Stored data
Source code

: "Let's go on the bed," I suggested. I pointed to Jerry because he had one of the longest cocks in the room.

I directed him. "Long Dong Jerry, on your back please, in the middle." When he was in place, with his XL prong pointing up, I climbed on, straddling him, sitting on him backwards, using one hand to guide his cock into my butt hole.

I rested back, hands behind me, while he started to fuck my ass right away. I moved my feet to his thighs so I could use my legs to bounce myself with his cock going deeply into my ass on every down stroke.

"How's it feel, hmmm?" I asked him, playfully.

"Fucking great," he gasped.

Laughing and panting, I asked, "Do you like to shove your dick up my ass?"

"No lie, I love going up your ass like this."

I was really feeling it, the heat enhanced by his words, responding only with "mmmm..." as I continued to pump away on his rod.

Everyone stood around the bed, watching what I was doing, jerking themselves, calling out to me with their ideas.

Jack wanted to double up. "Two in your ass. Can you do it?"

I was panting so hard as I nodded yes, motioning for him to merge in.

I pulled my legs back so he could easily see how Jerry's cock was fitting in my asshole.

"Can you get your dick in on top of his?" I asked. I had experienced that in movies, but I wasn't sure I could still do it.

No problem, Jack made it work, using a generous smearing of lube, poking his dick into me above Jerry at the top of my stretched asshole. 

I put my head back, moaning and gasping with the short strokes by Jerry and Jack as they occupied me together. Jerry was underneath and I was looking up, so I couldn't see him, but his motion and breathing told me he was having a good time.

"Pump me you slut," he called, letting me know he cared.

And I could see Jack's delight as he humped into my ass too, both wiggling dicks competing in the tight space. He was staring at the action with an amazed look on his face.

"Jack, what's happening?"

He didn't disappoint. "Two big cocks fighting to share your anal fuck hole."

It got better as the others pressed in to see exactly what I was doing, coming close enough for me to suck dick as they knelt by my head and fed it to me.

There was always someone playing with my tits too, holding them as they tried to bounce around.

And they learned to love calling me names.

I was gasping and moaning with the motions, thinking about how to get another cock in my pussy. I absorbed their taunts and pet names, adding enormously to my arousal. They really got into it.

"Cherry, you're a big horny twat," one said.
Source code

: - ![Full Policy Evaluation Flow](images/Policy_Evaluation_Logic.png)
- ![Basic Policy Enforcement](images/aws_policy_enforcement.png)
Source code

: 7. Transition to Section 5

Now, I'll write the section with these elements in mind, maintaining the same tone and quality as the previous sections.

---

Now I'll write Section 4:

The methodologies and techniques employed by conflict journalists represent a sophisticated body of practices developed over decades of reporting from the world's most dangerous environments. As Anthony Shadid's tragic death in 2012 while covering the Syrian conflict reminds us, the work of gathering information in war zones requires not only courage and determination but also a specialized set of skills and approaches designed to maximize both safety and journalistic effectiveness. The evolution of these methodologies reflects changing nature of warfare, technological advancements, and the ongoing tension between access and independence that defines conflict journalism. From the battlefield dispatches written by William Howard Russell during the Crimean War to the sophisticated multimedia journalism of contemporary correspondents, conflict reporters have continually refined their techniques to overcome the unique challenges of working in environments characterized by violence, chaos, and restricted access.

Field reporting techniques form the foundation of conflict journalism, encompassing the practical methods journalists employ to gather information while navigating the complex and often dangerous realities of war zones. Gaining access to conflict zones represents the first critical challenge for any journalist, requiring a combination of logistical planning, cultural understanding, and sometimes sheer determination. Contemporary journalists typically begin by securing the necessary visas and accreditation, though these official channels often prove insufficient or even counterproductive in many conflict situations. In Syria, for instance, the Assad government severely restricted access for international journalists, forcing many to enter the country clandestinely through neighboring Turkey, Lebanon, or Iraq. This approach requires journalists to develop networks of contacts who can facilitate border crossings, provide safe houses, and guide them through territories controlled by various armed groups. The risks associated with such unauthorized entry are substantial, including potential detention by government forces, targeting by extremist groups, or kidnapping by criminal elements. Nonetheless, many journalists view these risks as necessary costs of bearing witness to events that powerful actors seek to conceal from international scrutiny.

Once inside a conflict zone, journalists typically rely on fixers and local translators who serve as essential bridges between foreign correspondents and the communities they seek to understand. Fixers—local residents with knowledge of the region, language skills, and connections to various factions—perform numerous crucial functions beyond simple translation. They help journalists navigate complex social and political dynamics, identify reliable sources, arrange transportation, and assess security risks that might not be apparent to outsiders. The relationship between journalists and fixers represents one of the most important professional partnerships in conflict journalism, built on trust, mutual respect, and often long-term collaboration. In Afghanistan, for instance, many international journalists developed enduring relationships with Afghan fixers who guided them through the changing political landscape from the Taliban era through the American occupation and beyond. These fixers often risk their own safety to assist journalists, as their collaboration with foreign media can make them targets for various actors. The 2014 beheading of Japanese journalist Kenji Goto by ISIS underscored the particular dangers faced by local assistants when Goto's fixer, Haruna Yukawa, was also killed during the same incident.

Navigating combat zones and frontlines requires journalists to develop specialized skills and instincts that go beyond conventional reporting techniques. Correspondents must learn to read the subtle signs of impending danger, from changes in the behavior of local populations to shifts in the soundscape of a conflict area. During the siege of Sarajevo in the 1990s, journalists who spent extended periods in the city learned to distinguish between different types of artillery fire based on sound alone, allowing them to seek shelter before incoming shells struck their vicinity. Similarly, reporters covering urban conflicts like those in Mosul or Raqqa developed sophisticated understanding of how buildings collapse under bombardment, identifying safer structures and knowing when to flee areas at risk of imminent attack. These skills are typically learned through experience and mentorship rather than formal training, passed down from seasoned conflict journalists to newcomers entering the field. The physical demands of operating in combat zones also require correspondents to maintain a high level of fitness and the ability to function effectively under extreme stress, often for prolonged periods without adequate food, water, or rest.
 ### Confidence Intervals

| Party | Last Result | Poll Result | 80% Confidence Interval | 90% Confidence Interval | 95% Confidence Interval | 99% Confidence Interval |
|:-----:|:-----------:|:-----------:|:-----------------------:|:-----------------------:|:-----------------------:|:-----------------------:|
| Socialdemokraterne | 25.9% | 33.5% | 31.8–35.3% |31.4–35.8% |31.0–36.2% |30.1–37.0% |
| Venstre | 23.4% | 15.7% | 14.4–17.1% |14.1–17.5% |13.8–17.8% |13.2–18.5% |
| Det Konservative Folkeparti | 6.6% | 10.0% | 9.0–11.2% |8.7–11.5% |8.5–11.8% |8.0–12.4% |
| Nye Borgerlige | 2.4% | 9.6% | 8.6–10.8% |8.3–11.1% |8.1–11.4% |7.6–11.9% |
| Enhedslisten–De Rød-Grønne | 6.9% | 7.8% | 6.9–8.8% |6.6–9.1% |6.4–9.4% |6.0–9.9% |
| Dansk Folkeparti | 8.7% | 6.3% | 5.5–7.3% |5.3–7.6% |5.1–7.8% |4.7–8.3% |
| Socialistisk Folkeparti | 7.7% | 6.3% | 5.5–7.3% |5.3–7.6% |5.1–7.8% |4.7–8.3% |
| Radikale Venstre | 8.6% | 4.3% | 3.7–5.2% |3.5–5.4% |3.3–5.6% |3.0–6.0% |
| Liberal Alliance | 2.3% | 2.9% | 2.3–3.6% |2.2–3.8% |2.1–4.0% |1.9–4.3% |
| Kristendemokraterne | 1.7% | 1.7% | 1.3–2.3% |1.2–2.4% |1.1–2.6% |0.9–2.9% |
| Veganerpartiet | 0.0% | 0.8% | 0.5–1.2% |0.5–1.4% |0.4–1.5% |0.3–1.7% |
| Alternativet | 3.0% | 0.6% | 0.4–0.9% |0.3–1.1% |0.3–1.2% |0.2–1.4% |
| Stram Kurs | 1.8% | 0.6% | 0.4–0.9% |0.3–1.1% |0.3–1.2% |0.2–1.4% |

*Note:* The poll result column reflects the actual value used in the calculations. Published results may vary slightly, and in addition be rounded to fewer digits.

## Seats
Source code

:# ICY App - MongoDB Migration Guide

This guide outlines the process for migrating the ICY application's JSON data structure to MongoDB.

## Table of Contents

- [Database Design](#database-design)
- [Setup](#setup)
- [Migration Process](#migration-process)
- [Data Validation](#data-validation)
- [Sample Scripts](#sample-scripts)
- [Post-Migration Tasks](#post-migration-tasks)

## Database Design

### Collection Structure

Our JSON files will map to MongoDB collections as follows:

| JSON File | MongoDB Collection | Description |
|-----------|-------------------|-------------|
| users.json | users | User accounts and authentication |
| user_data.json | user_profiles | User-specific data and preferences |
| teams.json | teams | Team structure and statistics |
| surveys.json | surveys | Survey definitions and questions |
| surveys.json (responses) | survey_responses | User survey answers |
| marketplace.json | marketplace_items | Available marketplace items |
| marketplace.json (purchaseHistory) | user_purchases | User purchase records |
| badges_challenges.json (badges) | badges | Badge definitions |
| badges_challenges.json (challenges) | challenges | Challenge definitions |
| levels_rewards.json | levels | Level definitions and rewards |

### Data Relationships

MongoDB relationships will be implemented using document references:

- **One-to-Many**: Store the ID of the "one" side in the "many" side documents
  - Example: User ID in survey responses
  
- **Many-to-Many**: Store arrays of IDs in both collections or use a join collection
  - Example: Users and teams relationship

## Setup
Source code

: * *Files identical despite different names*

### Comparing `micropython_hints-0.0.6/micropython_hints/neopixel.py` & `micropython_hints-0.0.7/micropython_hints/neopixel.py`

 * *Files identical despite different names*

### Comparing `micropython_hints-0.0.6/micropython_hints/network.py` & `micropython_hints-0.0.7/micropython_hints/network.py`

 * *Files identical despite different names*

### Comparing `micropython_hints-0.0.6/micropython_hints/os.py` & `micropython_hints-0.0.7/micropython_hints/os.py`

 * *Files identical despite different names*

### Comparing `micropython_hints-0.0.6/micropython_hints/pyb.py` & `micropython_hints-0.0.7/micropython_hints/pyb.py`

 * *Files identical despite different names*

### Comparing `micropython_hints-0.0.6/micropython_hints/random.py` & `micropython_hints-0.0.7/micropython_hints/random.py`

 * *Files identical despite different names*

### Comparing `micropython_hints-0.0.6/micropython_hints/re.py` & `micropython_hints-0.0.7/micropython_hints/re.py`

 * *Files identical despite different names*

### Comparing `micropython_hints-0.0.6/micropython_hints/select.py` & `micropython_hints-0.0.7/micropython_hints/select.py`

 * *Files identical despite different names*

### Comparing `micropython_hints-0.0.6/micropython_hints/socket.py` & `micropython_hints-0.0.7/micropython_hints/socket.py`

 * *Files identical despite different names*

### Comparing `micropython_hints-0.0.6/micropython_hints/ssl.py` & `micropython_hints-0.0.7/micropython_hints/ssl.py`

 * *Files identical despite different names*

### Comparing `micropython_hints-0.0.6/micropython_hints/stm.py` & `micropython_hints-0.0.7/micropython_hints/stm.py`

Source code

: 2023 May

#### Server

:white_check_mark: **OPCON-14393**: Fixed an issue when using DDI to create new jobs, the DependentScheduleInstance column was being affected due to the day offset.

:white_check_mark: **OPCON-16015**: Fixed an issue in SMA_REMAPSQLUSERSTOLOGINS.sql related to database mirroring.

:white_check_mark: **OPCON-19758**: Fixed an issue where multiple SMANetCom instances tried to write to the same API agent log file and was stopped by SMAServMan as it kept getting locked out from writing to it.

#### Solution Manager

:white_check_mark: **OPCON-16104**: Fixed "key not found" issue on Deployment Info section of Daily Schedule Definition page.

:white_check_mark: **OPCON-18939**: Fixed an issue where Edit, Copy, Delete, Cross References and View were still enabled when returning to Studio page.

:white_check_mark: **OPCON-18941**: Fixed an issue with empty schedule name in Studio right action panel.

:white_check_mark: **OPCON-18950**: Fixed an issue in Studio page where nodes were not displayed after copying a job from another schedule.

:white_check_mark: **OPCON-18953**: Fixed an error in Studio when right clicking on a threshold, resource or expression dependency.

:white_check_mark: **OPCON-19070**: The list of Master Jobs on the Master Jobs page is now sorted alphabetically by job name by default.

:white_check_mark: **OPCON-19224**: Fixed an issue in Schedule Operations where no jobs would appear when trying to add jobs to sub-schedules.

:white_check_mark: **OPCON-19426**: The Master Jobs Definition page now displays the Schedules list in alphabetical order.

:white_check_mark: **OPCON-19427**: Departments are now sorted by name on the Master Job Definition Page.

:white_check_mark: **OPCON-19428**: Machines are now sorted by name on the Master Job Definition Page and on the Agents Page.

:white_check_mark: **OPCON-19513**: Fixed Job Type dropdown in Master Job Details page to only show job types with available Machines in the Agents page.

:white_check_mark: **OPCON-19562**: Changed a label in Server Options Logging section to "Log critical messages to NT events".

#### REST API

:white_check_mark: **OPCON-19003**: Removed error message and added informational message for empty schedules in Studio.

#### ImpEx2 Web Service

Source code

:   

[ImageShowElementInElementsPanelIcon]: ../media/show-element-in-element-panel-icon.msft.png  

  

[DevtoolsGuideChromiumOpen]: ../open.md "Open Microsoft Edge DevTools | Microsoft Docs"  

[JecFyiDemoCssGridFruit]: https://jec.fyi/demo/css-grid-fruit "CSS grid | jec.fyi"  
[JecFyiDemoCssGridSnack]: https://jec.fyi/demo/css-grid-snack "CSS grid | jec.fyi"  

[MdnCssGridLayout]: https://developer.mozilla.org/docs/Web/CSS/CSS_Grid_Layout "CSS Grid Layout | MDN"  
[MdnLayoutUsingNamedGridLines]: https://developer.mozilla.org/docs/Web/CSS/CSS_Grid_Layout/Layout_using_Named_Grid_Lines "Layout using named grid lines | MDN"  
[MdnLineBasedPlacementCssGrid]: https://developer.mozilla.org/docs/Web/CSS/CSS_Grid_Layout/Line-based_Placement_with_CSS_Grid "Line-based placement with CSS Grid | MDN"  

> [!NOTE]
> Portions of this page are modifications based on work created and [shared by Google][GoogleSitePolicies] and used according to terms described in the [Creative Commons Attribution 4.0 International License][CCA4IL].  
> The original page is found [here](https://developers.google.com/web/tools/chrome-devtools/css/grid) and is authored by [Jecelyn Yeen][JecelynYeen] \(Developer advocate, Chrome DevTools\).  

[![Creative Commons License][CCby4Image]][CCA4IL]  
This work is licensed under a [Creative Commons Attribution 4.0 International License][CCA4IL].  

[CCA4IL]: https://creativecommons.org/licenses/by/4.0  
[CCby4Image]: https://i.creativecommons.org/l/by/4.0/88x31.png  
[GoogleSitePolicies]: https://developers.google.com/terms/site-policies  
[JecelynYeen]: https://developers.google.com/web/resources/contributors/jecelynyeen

Your objective
Going through the listing above, count the lines in which the word "asked" appears, and give only the number.

Problem solution
3